The main.py file contains all the code used in this tutorial:

import os
import sqlalchemy

from flask import Flask

app = Flask(__name__)

@app.route('/')
def hello_world():

  # Set the following variables depending on your specific
  # connection name and root password from the earlier steps:
  connection_name = "[INSTANCE_CONNECTION_NAME]"
  db_password = "[DATABASE_USER_PASSWORD]"
  db_name = "guestbook"

  db_user = "root"
  driver_name = 'mysql+pymysql'
  query_string = dict({"unix_socket": "/cloudsql/{}".format(connection_name)})


  db = sqlalchemy.create_engine(
    sqlalchemy.engine.url.URL(
      drivername=driver_name,
      username=db_user,
      password=db_password,
      database=db_name,
      query=query_string,
    ),
    pool_size=5,
    max_overflow=2,
    pool_timeout=30,
    pool_recycle=1800
  )

  stmt = sqlalchemy.text("INSERT INTO entries (guestName, content) values ('another guest', 'Also this one');")
  try:
    with db.connect() as conn:
      conn.execute(stmt)
  except Exception as e:
    return 'Error: {}'.format(str(e))
  return 'Hello!

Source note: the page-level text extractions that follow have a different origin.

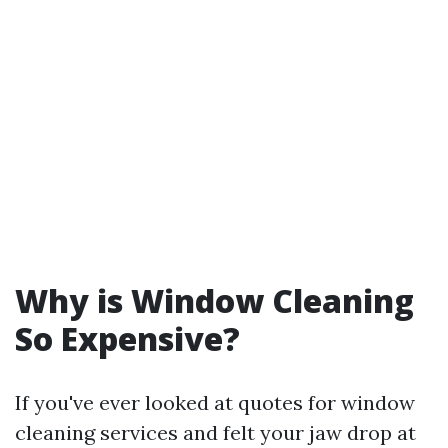
Why is Window Cleaning
So Expensive?
If you've ever looked at quotes for window
cleaning services and felt your jaw drop at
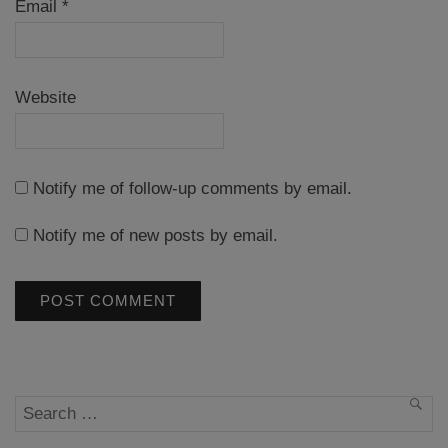
Email
*
Website
Notify me of follow-up comments by email.
Notify me of new posts by email.
Search
SEA
for:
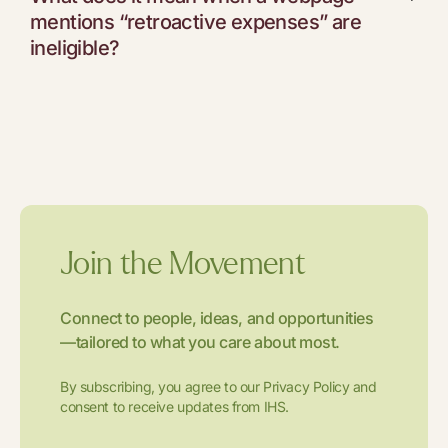
mentions “retroactive expenses” are
ineligible?
Join the Movement
Connect to people, ideas, and opportunities
—tailored to what you care about most.
By subscribing, you agree to our Privacy Policy and
consent to receive updates from IHS.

You wrote something into your database!\n'

if __name__ == "__main__":
    app.run(debug=True,host='0.0.0.0',port=int(os.environ.get('PORT', 8080)))

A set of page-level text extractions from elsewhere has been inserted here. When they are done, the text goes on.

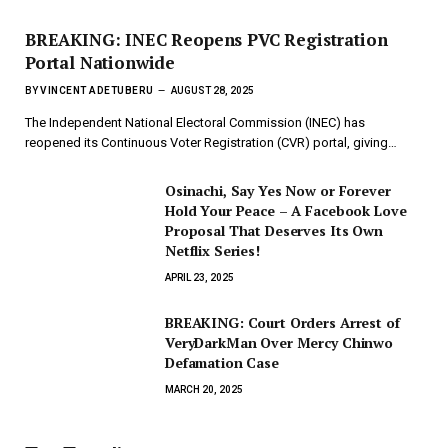
BREAKING: INEC Reopens PVC Registration
Portal Nationwide
BY
VINCENT ADETUBERU
AUGUST 28, 2025
The Independent National Electoral Commission (INEC) has
reopened its Continuous Voter Registration (CVR) portal, giving…
Osinachi, Say Yes Now or Forever
Hold Your Peace – A Facebook Love
Proposal That Deserves Its Own
Netflix Series!
APRIL 23, 2025
BREAKING: Court Orders Arrest of
VeryDarkMan Over Mercy Chinwo
Defamation Case
MARCH 20, 2025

The service.yaml file defines the application name and docker container:

apiVersion: serving.knative.dev/v1
kind: Service
metadata:
  name: run-sql
  namespace: default
spec:
  template:
    spec:
      containers:
      - image: gcr.io/PROJECT_ID/run-sql
        env:
        - name: TARGET
          value: "Python Sample v1"

The .dockerignore file tells docker which files to ignore:

Dockerfile
README.md
*.pyc
*.pyo
*.pyd
__pycache__

Build, submit and deploy the container

  1. Create a new directory.
  2. Copy the following files from the steps above into the new directory:
    • requirements.txt
    • Dockerfile
    • main.py
    • service.yaml
    • .dockerfile
  3. Replace the variable PROJECT_ID in the service.yaml file and set your database-specific values in main.py.
  4. Build the container image:
    gcloud builds submit --tag gcr.io/[PROJECT_ID]/run-sql
       
  5. Deploy the service to Cloud Run (fully managed):
    gcloud run deploy run-sql --image gcr.io/[PROJECT_ID]/run-sql
       

    Note the URL output at the end of the deployment process.

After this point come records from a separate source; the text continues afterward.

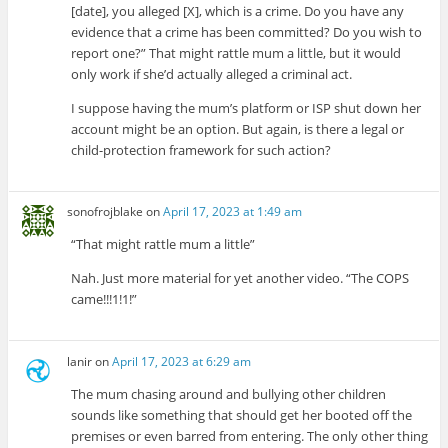
[date], you alleged [X], which is a crime. Do you have any
evidence that a crime has been committed? Do you wish to
report one?” That might rattle mum a little, but it would
only work if she’d actually alleged a criminal act.
I suppose having the mum’s platform or ISP shut down her
account might be an option. But again, is there a legal or
child-protection framework for such action?
sonofrojblake
on
April 17, 2023 at 1:49 am
“That might rattle mum a little”
Nah. Just more material for yet another video. “The COPS
came!!!1!1!”
lanir
on
April 17, 2023 at 6:29 am
The mum chasing around and bullying other children
sounds like something that should get her booted off the
premises or even barred from entering. The only other thing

  6. Configure the service for use with Cloud Run (fully managed):
       
    gcloud run services update run-mysql \
      --add-cloudsql-instances [INSTANCE_CONNECTION_NAME] \
      --set-env-vars CLOUD_SQL_CONNECTION_NAME=[INSTANCE_CONNECTION_NAME],\
      DB_USER=root,DB_PASS=[DATABASE_USER_PASSWORD],DB_NAME=guestbook
       
       

    Replace the variables with the correct values for your Cloud SQL configuration.

Test the application

  1. In a browser, navigate to the URL noted in Step 5 above.
  2. Verify that you see this message: Hello! You wrote something into your database.
  3. Connect to your database and enter select * from guestbook to see the new entry.

Clean up

To avoid incurring charges to your Google Cloud account for the resources used in this tutorial, follow these steps:

  1. Go to the Cloud SQL Instances page in the Google Cloud Console.
    Go to the Cloud SQL Instances page
  2. Select the myinstance instance to open the Instance details page.
  3. In the icon bar at the top of the page, click Delete.
  4. In the Delete instance window, type myinstance, then click Delete to delete the instance.

    You cannot reuse an instance name for about 7 days after an instance is deleted.